Rationale and Objective: Patients with neurofibromatosis (NF) as a group report difficulties coping with NF symptoms, high levels of stress (stemming primarily from the uncertainty of disease progression and NF symptoms), depression, anxiety, and low quality of life (QoL). The psychosocial profile of patients with NF is similar to or worse than that of patients with other chronic illnesses and cancers, who face similar stressors including much uncertainty about progression of the disease. The care of most chronic illnesses is comprehensive and addresses both the medical and psychosocial manifestations of the disease. However, the care for patients with NF has been historically biomedical, focused only on the medical manifestations of the disease. By ignoring psychosocial factors, patients with NF are deprived from learning coping skills to manage this condition, which could greatly improve their QoL as well as the success of medical treatment, while waiting for a medical cure.
The objective of this study is to test within a scientifically sound, randomized controlled trial (RCT) whether a mind-body intervention, The Relaxation Response Resiliency Program for adult patients with NF (3RP-NF) improves four aspects of QoL (physical health, psychological, social relationships, and environment), pain interference, pain intensity, and other psychosocial factors (e.g., depression, anxiety), much more than a control intervention, Health Enhancement Program for patients with NF (HEP-NF), that provides only educational information without teaching coping skills. Both interventions will be delivered via videoconferencing with Vidyo, in order to reduce burden of traveling to clinic for weekly meetings and to ensure that the intervention is accessible to patients from across the United States including those in remote areas. Vidyo is a HIPAA-approved, secure video web platform that is currently used to deliver clinical care at Massachusetts General Hospital (MGH). Vidyo is easy to use -- patients receive a link via email and click on it to download it on their computer, tablet, or phone. For each session, patients simply click on the Vidyo icon to join the group meeting. All participants undergo a test call prior to the start of the groups, and support for any unlikely technical issues is available. Clinical visits through Vidyo are now reimbursable by major insurance companies. Participants will not know which is the intervention and which is the control. We have already preliminarily tested the intervention in a subset of patients with NF1, NF2, and schwannomatosis (N=63) and found that patients are very interested in participating in the 3RP-NF through live video. Patients in both groups improved, but those in the intervention improved significantly more than those in the control on all QoL measures, as well as anxiety and pain intensity. Improvements were clinically meaningful and durable. This excellent preliminary data provides a strong rationale for the proposed fully powered RCT.
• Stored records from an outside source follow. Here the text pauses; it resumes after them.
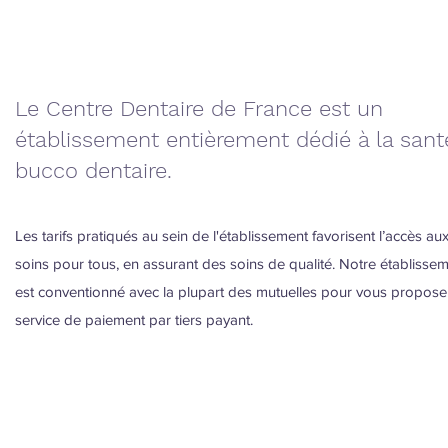
Le Centre Dentaire de France est un
établissement entièrement dédié à la sant
bucco dentaire.
Les tarifs pratiqués au sein de l'établissement favorisent l’accès au
soins pour tous, en assurant des soins de qualité. Notre établisse
est conventionné avec la plupart des mutuelles pour vous propose
service de paiement par tiers payant.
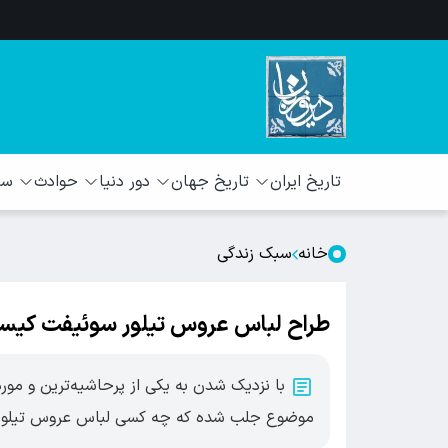
تاریخ ایران
تاریخ جهان
دور دنیا
حوادث
سبک
خانه
سبک زندگی
طراح لباس عروس تیلور سوئیفت کی
با نزدیک شدن به یکی از پرحاشیه‌ترین و مورد
موضوع جلب شده که چه کسی لباس عروس تیلور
Applicability and Impact of Research: Because this research addresses coping with NF and not underlining disease mechanisms, it can be helpful to all patients with NF, regardless of NF type. In fact, research has shown that patients with NF1, NF2, and schwannomatosis report similar levels of emotional distress. Because the intervention requires only a 6th grade reading level, the intervention groups are small, and skills are learned and practiced within each group session, patients with learning and cognitive disabilities also benefit from it. The Vidyo web platform is user friendly and has received high patient satisfaction ratings at MGH for the past several years from patients with various mental and cognitive concerns. The intervention has the potential to change the manner in which care for NF patients is delivered by addressing the person (e.g., coping, QoL) and not only the body (e.g., tumor). The 3RP-NF is economical (only eight sessions), generalizable, risk free (e.g., no side effects), accepted, usable, and appreciated by patients with NF and has been found to improve QoL and other psychosocial variables significantly more than the control condition.
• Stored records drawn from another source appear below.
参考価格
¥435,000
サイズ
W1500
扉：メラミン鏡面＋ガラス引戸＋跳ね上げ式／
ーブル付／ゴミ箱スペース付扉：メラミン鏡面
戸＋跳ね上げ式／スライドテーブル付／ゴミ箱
In order to be sure that the 3RP-NF intervention works better than the HEP-NF control and that its effects are durable, we need to test it in a larger RCT with enough patients. If found efficacious within a large RCT, the 3RP-NF intervention can completely change the model of care for patients with NF. Once efficacy is established, we aim to disseminate the intervention to other NF-specific centers with help from the Children's Tumor Foundation (CTF) and to train providers in the delivery of the intervention. We are also currently conducting preliminary RCTs of an adapted 3RP-NF for adolescents with NF via live video and for patients with NF2 who are deaf, using live video and CART. We are also hoping to incorporate the 3RP within clinical drug trials to buttress adherence and efficacy. This will surely advance not only the QoL of patients with NF, but also patients' satisfaction with care, and medical utilization and cost.